Comment échapper à cette spirale ?
Que l'Etat s'affiche d'abord de façon plus discrète, plus pudique. Sans être inactif, bien au contraire. Qu'il s'attache à trois chantiers prioritaires, dont celui de son action territoriale, qui doit être rationalisée. Elle a perdu toute lisibilité, en étant souvent le résultat d'aléas et de l'influence personnelle des élus, plus que d'une vision déterminée. Qu'on considère, par exemple, la carte des structures labélisées et subventionnées pour s'en rendre compte. Une remise à plat est nécessaire pour redéfinir les règles du partage des rôles entre l'Etat et les collectivités territoriales.
Après les décentralisations de 1982 et de 2004, il faut aller plus loin mais aussi revenir sur la déconcentration pour rendre aux services centraux du ministère une véritable action stratégique. Allégées, les directions régionales doivent redevenir de façon plus déterminée les relais locaux des impulsions centrales.
La deuxième priorité ?
L'Etat doit renforcer l'autonomie des grands établissements, qui marquent la politique culturelle. C'est ce que j'ai fait en conduisant Orsay et Guimet vers le statut d'établissement public, et en donnant au Louvre son autonomie. Il faut aller au terme de ce processus. L'Etat ne doit plus exercer une tutelle tatillonne, mais stratégique. Qu'il donne des objectifs et qu'ensuite, il laisse les opérateurs travailler !
Quelle place reste-t-il alors pour l'Etat ?
A côté des institutions qu'il subventionne, l'Etat doit définir - c'est la troisième priorité - des programmes forts et lisibles qui bénéficient de budgets d'intervention importants. Empiler les subventions ne fait pas une politique. C'est un mal du ministère mais aussi des collectivités locales où l'instruction administrative d'une subvention coûte souvent plus cher que la subvention elle-même. Arrêtons le saupoudrage au profit d'axes clairs.
Je suis frappé, par exemple, que le répertoire du théâtre français soit si peu joué sur le territoire. Il y a là un axe possible. Ou encore, bien sûr, le développement de l'éducation artistique, qui suppose une vraie proximité avec le ministère de l'éducation.
Votre logique n'est-elle pas celle de la suppression du ministère de la culture ?
Les missions de l'Etat en matière de culture sont plus importantes que la structure. La question peut donc se poser. Mais elle est politiquement taboue. La France a développé un attachement quasi religieux pour ce ministère. Vouloir le bouger, c'est être accusé de brader la culture, d'être inculte, d'ouvrir la voie au libéralisme pur, dur et sans âme.
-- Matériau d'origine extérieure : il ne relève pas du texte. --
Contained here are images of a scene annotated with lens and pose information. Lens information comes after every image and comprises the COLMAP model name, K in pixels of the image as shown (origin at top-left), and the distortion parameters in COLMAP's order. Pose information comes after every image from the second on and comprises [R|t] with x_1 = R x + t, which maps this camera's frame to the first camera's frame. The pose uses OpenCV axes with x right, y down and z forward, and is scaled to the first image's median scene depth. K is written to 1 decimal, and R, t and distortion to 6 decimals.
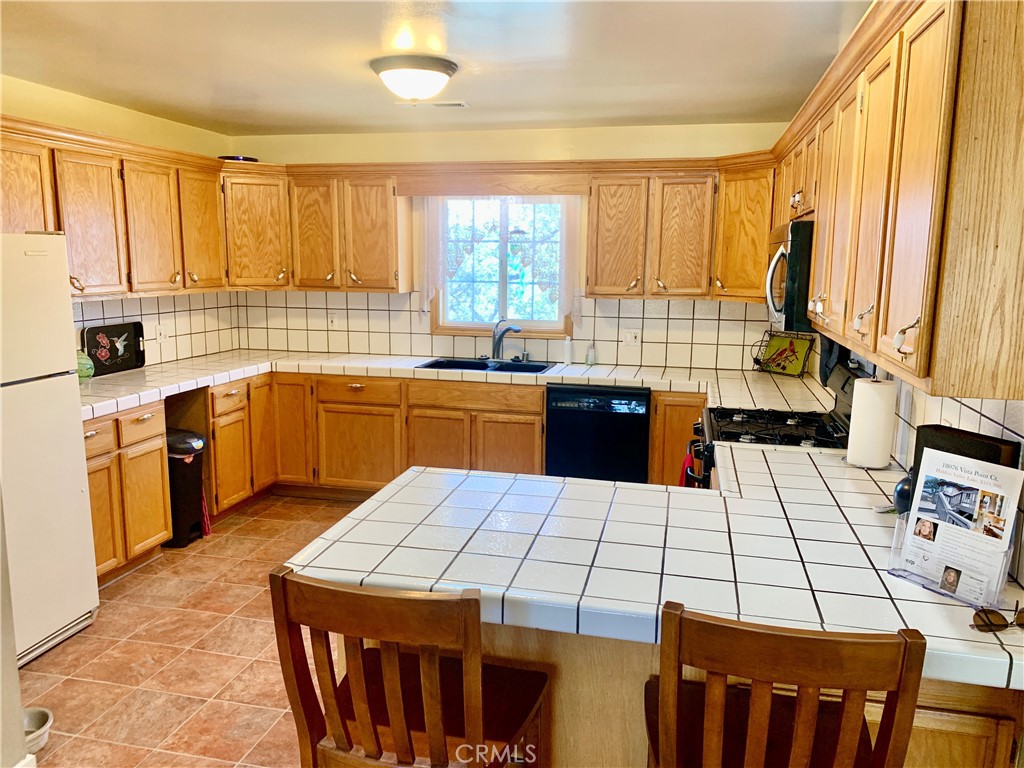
lens RADIAL K [[772.1, 0, 504.8], [0, 772.1, 382.1], [0, 0, 1]] dist [0.039206, -0.050106]
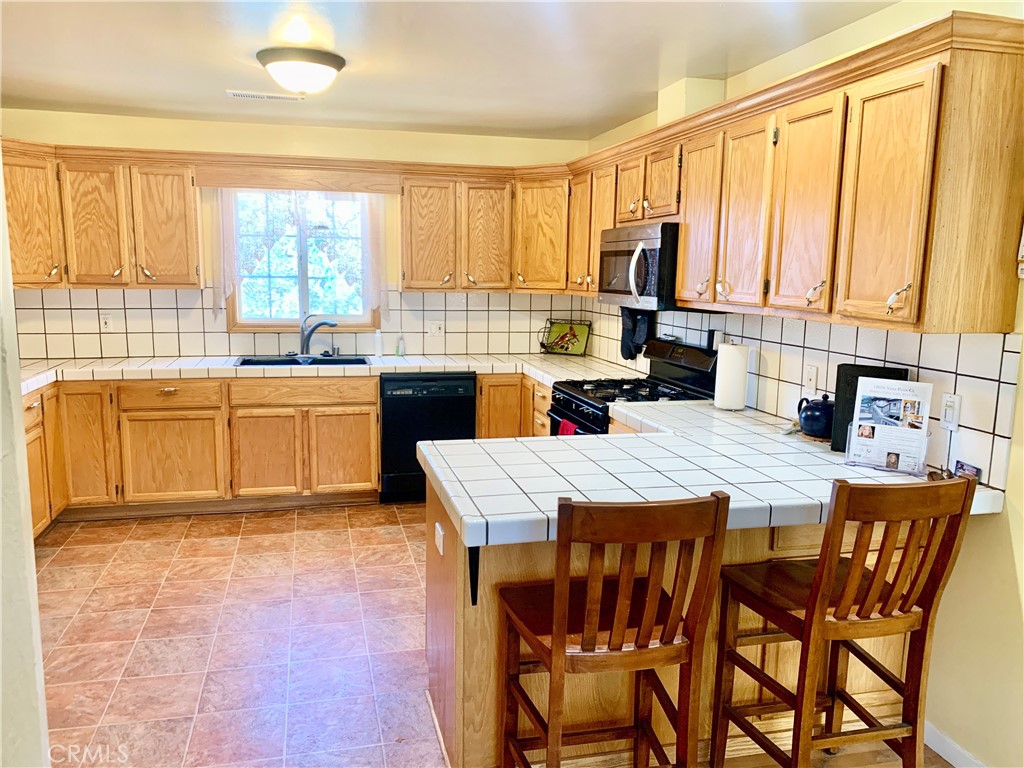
lens RADIAL K [[772.2, 0, 496.7], [0, 772.2, 385.2], [0, 0, 1]] dist [0.007829, -0.007211]
pose [[0.894572, -0.064197, 0.442288, -0.264531], [0.065036, 0.997794, 0.013286, 0.013209], [-0.442166, 0.016880, 0.896775, -0.002399]]
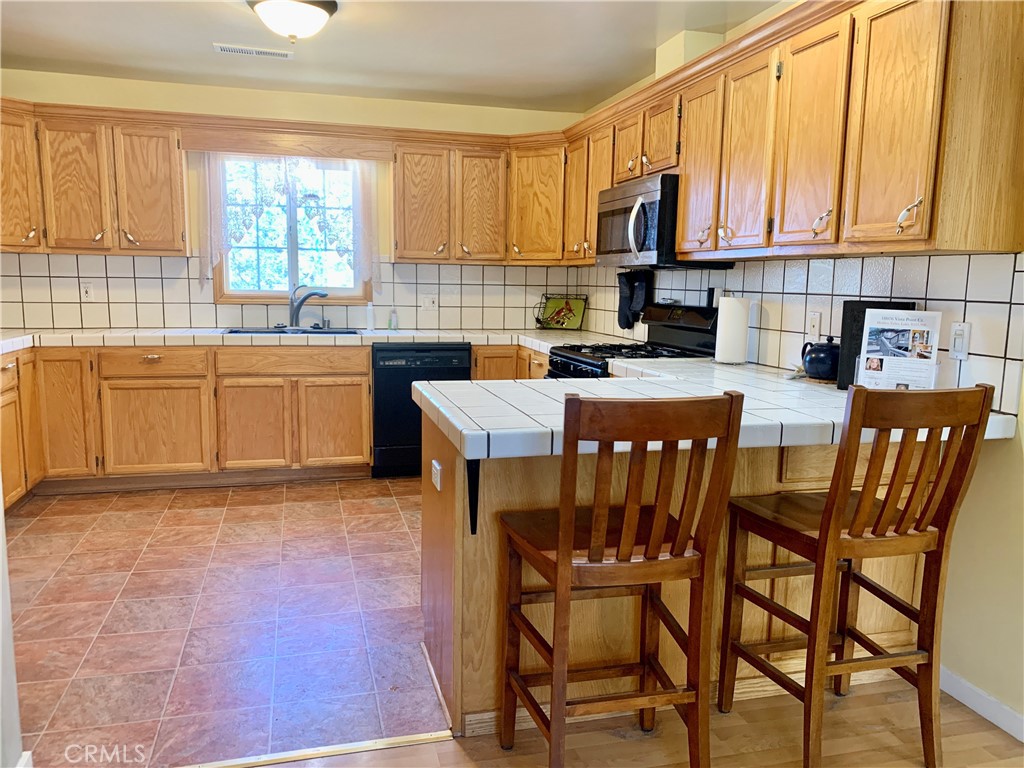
lens RADIAL K [[774.5, 0, 512.0], [0, 774.5, 384.0], [0, 0, 1]] dist [0.005140, -0.002435]
pose [[0.880551, -0.059293, 0.470227, -0.263647], [0.066064, 0.997813, 0.002107, 0.064781], [-0.469324, 0.029209, 0.882543, 0.017957]]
Si je n'étais qu'un observateur sur Sirius, je verrais des avantages dans le système d'avant 1959 : des actions culturelles, sans ministère. En tant qu'acteur engagé, je sais que c'est impossible. Maintenons ce ministère, donnons-lui plus de moyens, mais qu'il fasse sa révolution.
Pourquoi ne pas l'avoir fait quand vous étiez ministre ?
J'ai esquissé ce mouvement. Il m'aurait fallu du temps. Mais il y a eu le conflit des intermittents, qui a provoqué mon départ. Un ministère ne se réforme pas seul. C'est l'affaire de tout un gouvernement. A la culture, la difficulté c'est que le ministre a beaucoup de mal à prendre ses distances par rapport aux populations qu'il administre. Tout ministre veut être accepté par la famille culturelle. Il veut même en faire partie. Aucun ne veut de disputes familiales.